I have to state that I'm not a chemist, nor a chemistry student, but an electrical engineer with some chemistry knowledge. However, for my work I have to deal with a problem, from which my question arose.
There is a buffer solution made by dissolving $\ce{Na2HPO4}$, citric acid and KCl for a certain measurement. I would like to calculate what the ion concenctrations are in the solution.
This is where i got.
- [$\ce{K+}$], [$\ce{Na+}$] and [$\ce{Cl-}$] are quite obvious.
- Denoting the hydrogen phosphate anion as $\ce{BH2-}$, I have written the equation for the phosphate: $\ce{BH^2- (aq) + H2O <=>[K_b] BH2^- (aq) + OH- (aq)}$ and [$\ce{BH^2-}$]+[$\ce{BH2^-}$]=$M_{\ce{Na2HPO4},init}$
- Denoting citric acid simply as $\ce{AH3}$ I have also written the equations for its three hydrolisation steps, such as $\ce{AH3 (aq) + H2O <=>[K_{a1}] AH2- +H3O+}$ and so on two equations more, plus [$\ce{AH3}$]+[$\ce{AH2^-}$]+[$\ce{AH^2-}$]+[$\ce{A^3-}$]=$M_{citric~acid,init}$
- I have written the water autohydrolysis equation $\ce{H2O <=>[K_W] 1/2 H3O+ + 1/2 OH-}$
- I have so far have the 9 unknowns [$\ce{H2O}$], [$\ce{H3O+}$], [$\ce{OH-}$], [$\ce{BH2-}$], [$\ce{BH-}$] [$\ce{AH3}$], [$\ce{AH2^-}$], [$\ce{AH^2-}$], [$\ce{A^3-}$] but only 7 equations. I could do the approximation that the water concentration is constant, which would be more than enough for practical purposes, but still there are 8 unknkowns remain. I could make the approx. that the dissolved citric acid concentration is equal to the final undissociated citric acid contentration, since hardly any dissociates, leaving 7 unknowns.
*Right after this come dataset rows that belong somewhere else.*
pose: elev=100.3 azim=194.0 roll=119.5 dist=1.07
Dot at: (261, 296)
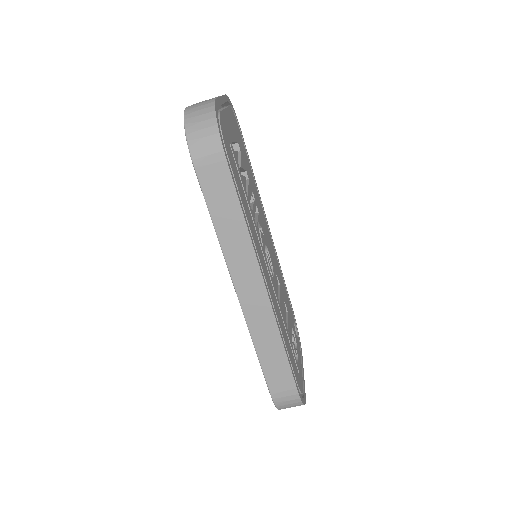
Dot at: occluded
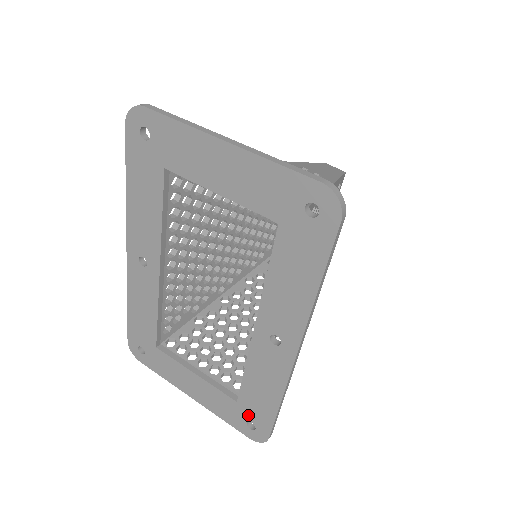
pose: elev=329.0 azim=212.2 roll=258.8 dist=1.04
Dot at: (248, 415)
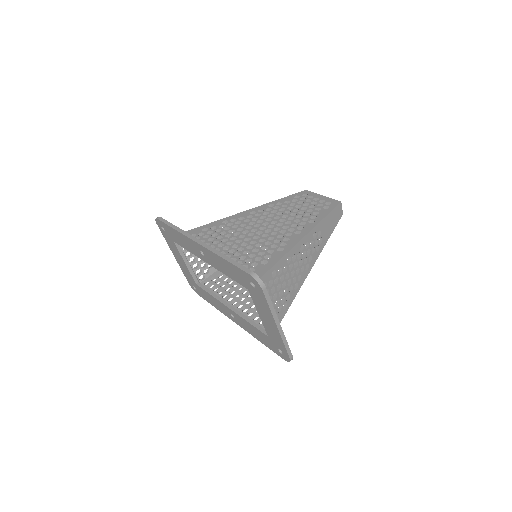
Dot at: (197, 288)
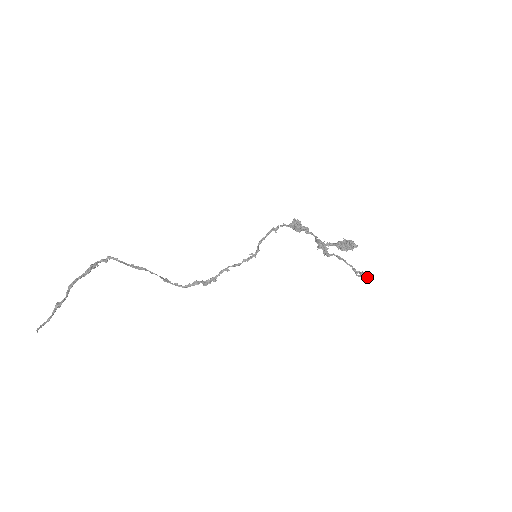
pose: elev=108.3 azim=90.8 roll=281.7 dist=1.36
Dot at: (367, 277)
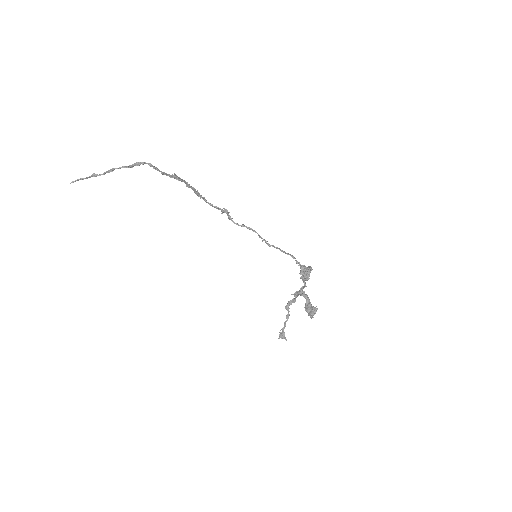
Dot at: (281, 338)
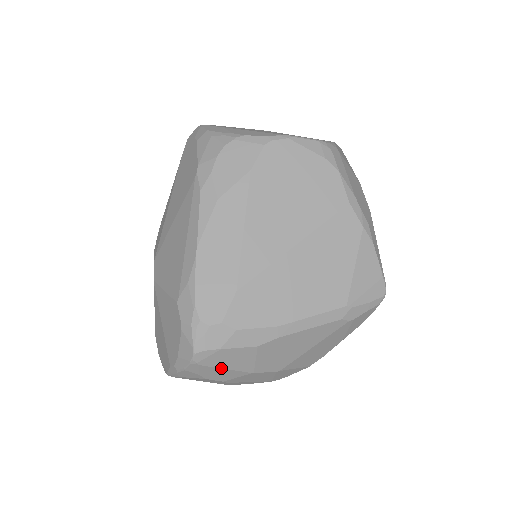
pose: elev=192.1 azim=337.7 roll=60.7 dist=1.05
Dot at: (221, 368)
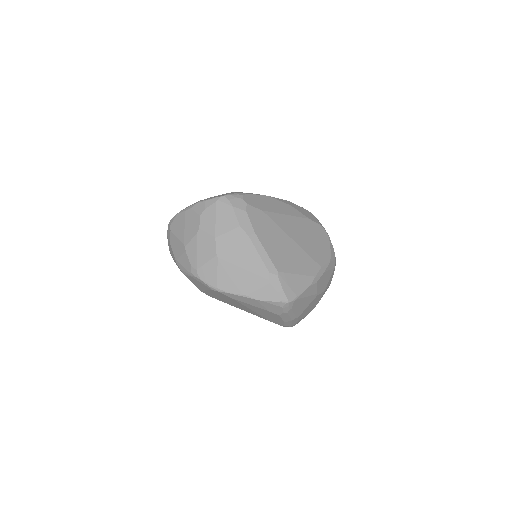
Dot at: (216, 216)
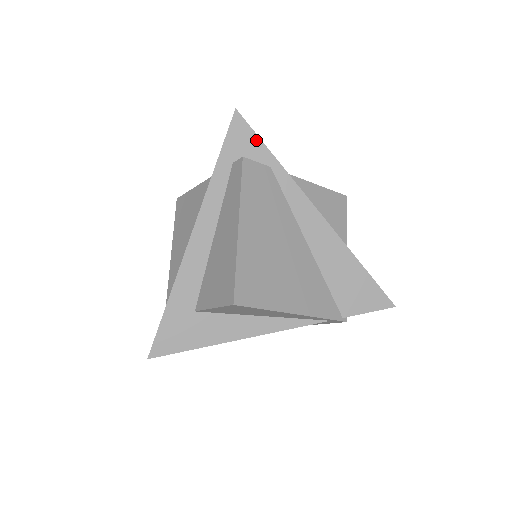
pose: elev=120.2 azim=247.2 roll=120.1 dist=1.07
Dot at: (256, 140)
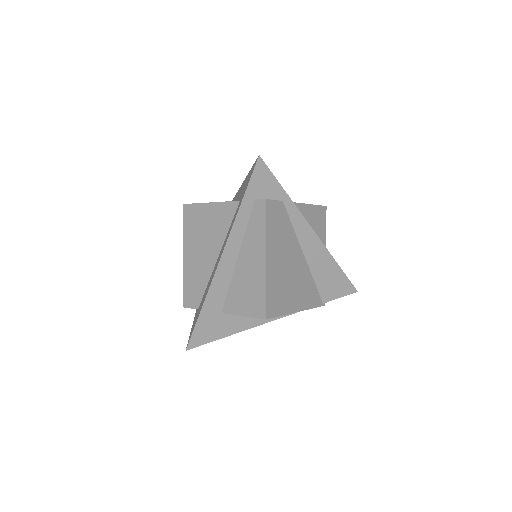
Dot at: (273, 180)
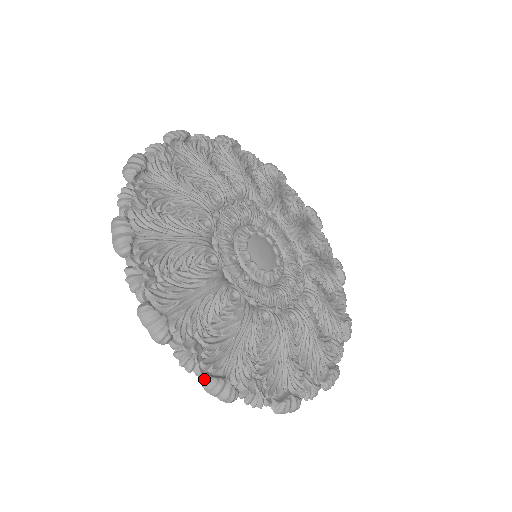
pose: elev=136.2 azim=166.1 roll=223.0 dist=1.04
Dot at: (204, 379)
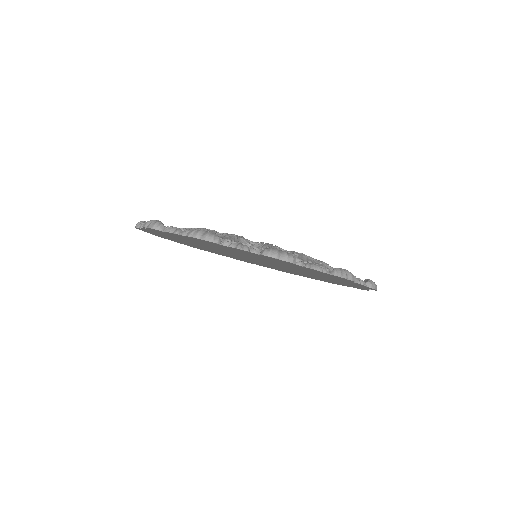
Dot at: (261, 252)
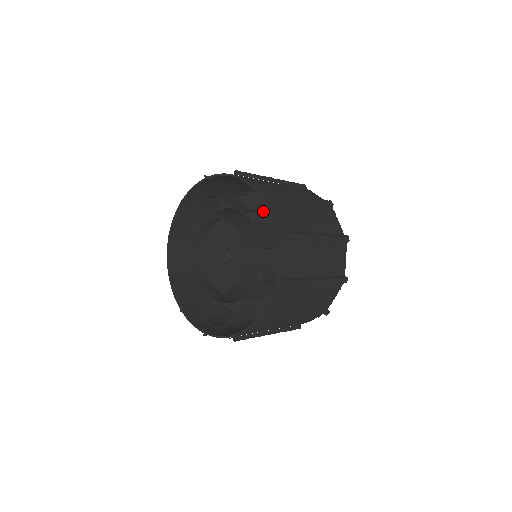
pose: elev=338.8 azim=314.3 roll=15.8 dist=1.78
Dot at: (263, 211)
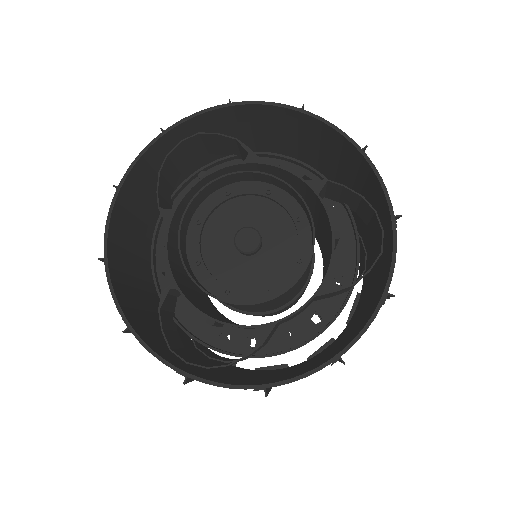
Dot at: occluded
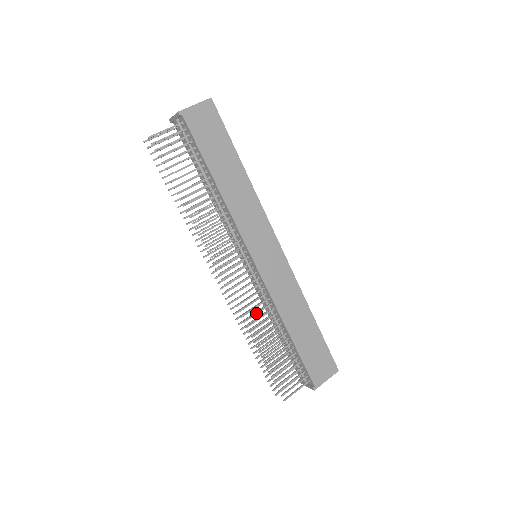
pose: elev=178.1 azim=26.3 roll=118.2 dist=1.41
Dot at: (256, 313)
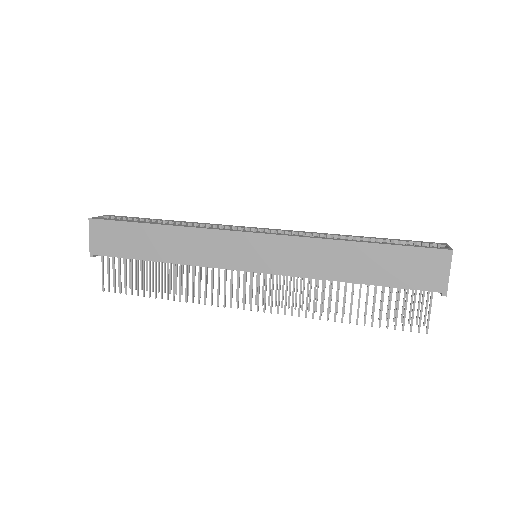
Dot at: (306, 300)
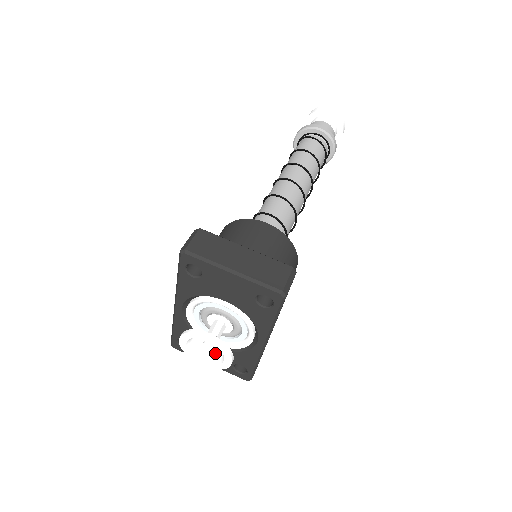
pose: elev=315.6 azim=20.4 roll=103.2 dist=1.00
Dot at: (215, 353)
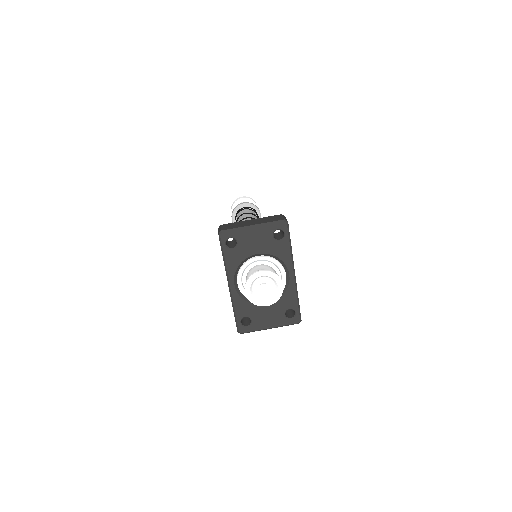
Dot at: (270, 291)
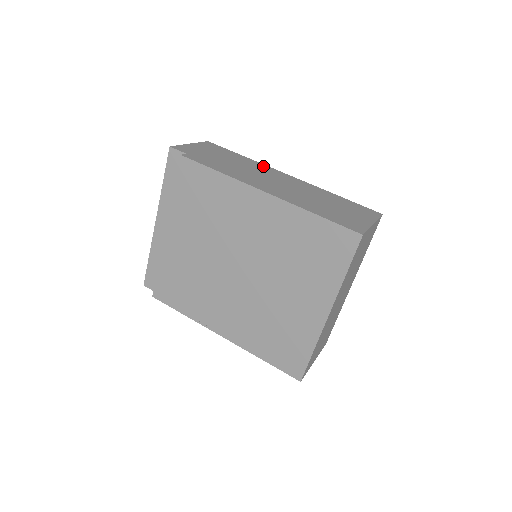
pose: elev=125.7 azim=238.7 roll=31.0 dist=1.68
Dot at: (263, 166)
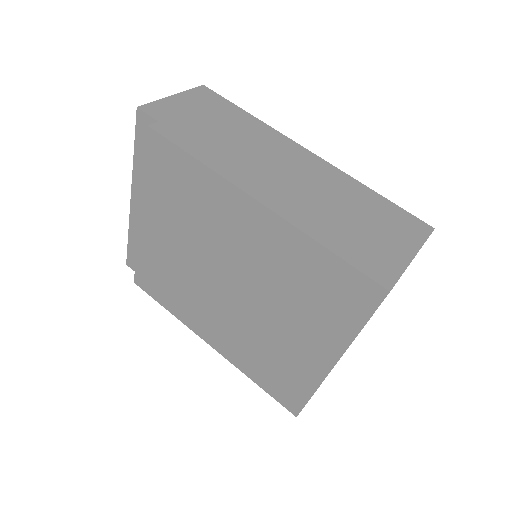
Dot at: (273, 134)
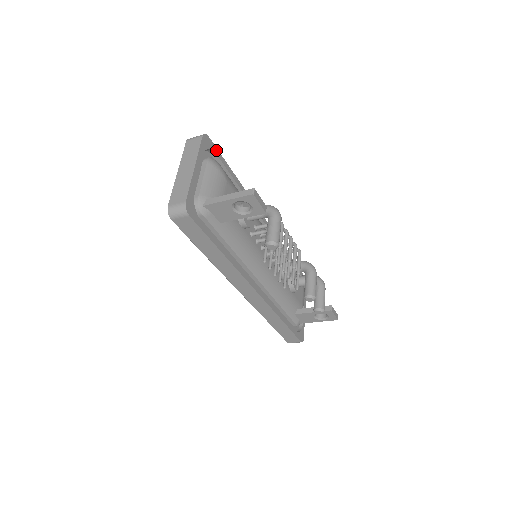
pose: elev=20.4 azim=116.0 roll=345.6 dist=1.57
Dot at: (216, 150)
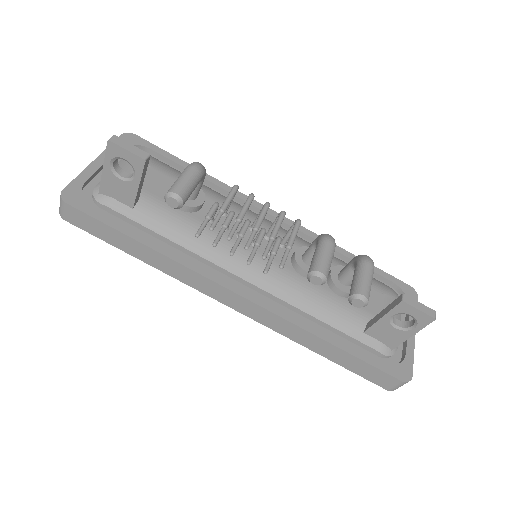
Dot at: (151, 146)
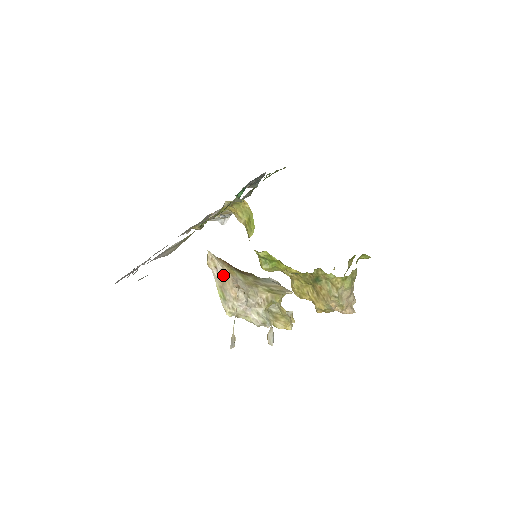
But this is the point where it gets interesting for me, because I don't know how I should proceed without making these approximations, since I don't see clearly the physical and chemical processes in the system. Can you help me what other equations are there which (maybe at the cost of introducing some more variables) finally result in an exactly solvable equation system?